Am Neujahrstag wird es geschrieben und am Versöhnungstag besiegelt, wieviele vergehen und wieviele entstehen, wer leben wird und wer sterben, wer an sein Ende gelangt und wer nicht an sein Ende gelangt. Wer in Wasserflut, wer in Flammenglut, wer vom Schwert zerrissen, wer vom Tier zerbissen. Wer in Hungersnot, wer vom Durst bedroht. Wer in des Bebens Rot, wer im Seuchentod, wer erwürgt und wer zerschmettert. Wer in Ruhe bleibe und wer unsteht treibe. Wer in Frieden sitze und wer getrieben durch Verfolgers Hetze, wer in Glück und wer in Qual, wer arm wer reich, wer sinkt, wer steigt. Aber Umkehr und Gebet und Liebeswerke, wenden ab das Böse des Verhängnisses, denn so wie Dein Name, so ist Dein Ruhm: Schwer zu erzürnen und leicht zu versöhnen! Denn nicht hast Du Gefallen am Tod des Sterblichen, sondern dass er umkehre von seinem Wege und lebe. Und bis zum Tage seines Todes wartest Du auf ihn, wenn er nur sich wende zu Dir, sofort nimmst Du ihn an. Wahr ist all dieses, denn Du bist ihr aller Schöpfer. Du kennst doch ihren Trieb, und dass sie Fleisch und Blut. – Aus dem Unetane Tokef Gebet zu Rosch ha Schanah und Jom Kippur (im Rödelheimer Machsor steht es nicht für Jom Kippur)

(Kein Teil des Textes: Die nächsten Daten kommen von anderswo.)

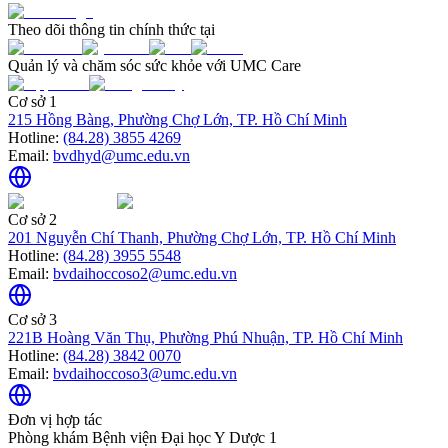
Theo dõi thông tin chính thức tại
Quản lý và chăm sóc sức khỏe với UMC Care
Cơ sở 1
215 Hồng Bàng, Phường Chợ Lớn, TP. Hồ Chí Minh
Hotline:
(84.28) 3855 4269
Email:
bvdhyd@umc.edu.vn
Cơ sở 2
201 Nguyễn Chí Thanh, Phường Chợ Lớn, TP. Hồ Chí Minh
Hotline:
(84.28) 3955 5548
Email:
bvdaihoccoso2@umc.edu.vn
Cơ sở 3
221B Hoàng Văn Thụ, Phường Phú Nhuận, TP. Hồ Chí Minh
Hotline:
(84.28) 3842 0070
Email:
bvdaihoccoso3@umc.edu.vn
Đơn vị hợp tác
Phòng khám Bệnh viện Đại học Y Dược 1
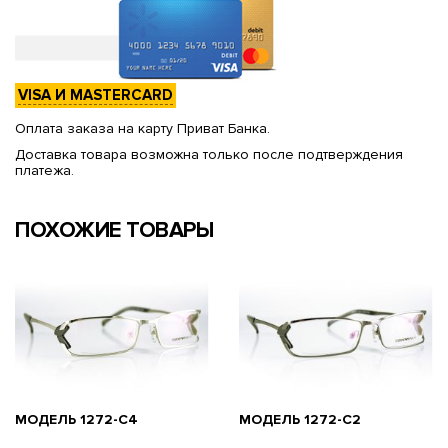
VISA И MASTERCARD
Оплата заказа на карту Приват Банка.
Доставка товара возможна только после подтверждения
платежа.
ПОХОЖИЕ ТОВАРЫ
МОДЕЛЬ 1272-C4
МОДЕЛЬ 1272-C2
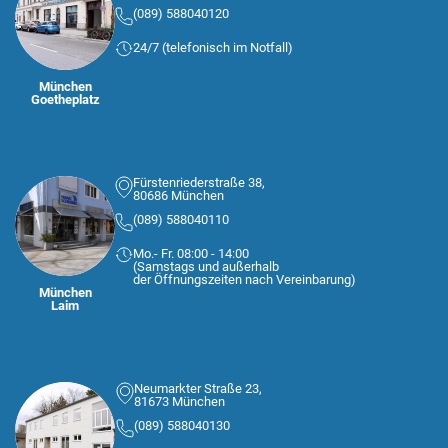
(089) 588040120
24/7 (telefonisch im Notfall)
München
Goetheplatz
Fürstenriederstraße 38,
80686 München
(089) 588040110
Mo.- Fr. 08:00 - 14:00
(Samstags und außerhalb
der Öffnungszeiten nach Vereinbarung)
München
Laim
Neumarkter Straße 23,
81673 München
(089) 588040130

Untane Tokef ist ein heiß diskutiertes (manchmal zumindest) Gebet in der nichtothodoxen Welt. Kann man es heute noch sagen? Entspricht das unserer heutigen Sicht auf G-tt, wenn wir tatsächlich an eine direkte Bestrafung glauben? Mir hat Untane Tokef immer einen Schauer über den Rücken getrieben und in diesem Jahr, in dem ich mit dem Tod vieler lieber Menschen konfrontiert wurde, noch mehr als bisher. Wir können nicht wissen, was vor uns liegt und vermutlich wollen wir das auch nicht wissen. Die Auseinandersetzung mit dem Text bleibt und von Jahr zu Jahr gewinnt er mehr und mehr Bedeutung und Emotionalität. Aber ich bin nicht der einzige, der sich öffentlich Gedanken darüber macht (vermutlich haben auch viele der Leser sich auch schon mit Untane Tokef beschäftigt). Danya Ruttenberg schreibt:

The theology of the Unetane Tokef has always troubled me–how can we accept that prayer and repentance and tzedekah (acts of righteousness, usually translated as charity) are going to save us from earthquakes, car accidents, persecution? We know that lots of very good people suffer every day, and that many people who do horrible things prosper. One could write off the prayer as reflective of an era in which people found solace in trying to control their fate, but I think that’s unfair and dismissive of the liturgy. I’m not sure that I believe that, were we a perfect world of perfect souls, nobody would ever die young or suffer for any reason. That’s naive, and, in any case, I personally don’t conceive of G-d as a guy up in the sky with a roll of dice (or a “good” and “bad” list, like Santa Claus). But I do think that the Unetane Tokef prayer points at the ways in which we are–as a collective–responsible for our own suffering or for preventing it, for impacting the degree to which evil besets us. Hier alles lesen

Rabbiner Reuven Hammer schreibt dazu:

But this is not a day of suffering without hope. No matter what one has done, says the poet, the severe decree?-the penalty of death?-can be averted. Indeed, one need only follow the advice of the Sages, “Three things cancel the decree, and they are prayer, charity, and repentance” (Genesis Rabba 44:12). This rabbinic teaching is not confined to Rosh Hashanah but speaks in general terms of what one must do to avert the consequences of sin. The poet has set it correctly in the context of the day of judgment, focusing on the ten?day period from the beginning of Rosh Hashanah until the end of Yom Kippur as a time when these three actions must be undertaken to change the outcome of the trial. von hier

Noch etwas zur Geschichte: Unetane Tokef. Es wurde im 11. Jahrhundert von Rabbi Kalonymus ben Meschullam bekannt gemacht und wird Rabbi Amnon von Mainz zugeschrieben. Er wurde vor die Wahl „Tod oder Taufe” gestellt und entschied sich für das erste. Er wurde gefoltert und kurz bevor er seinen tödlichen Verletzungen erlag, sprach er in der Synagoge eben dieses persönliche Gebet. Das Gebet kann als erfolgreich bezeichnet werden, denn es wurde auch durch die Sefardim übernommen.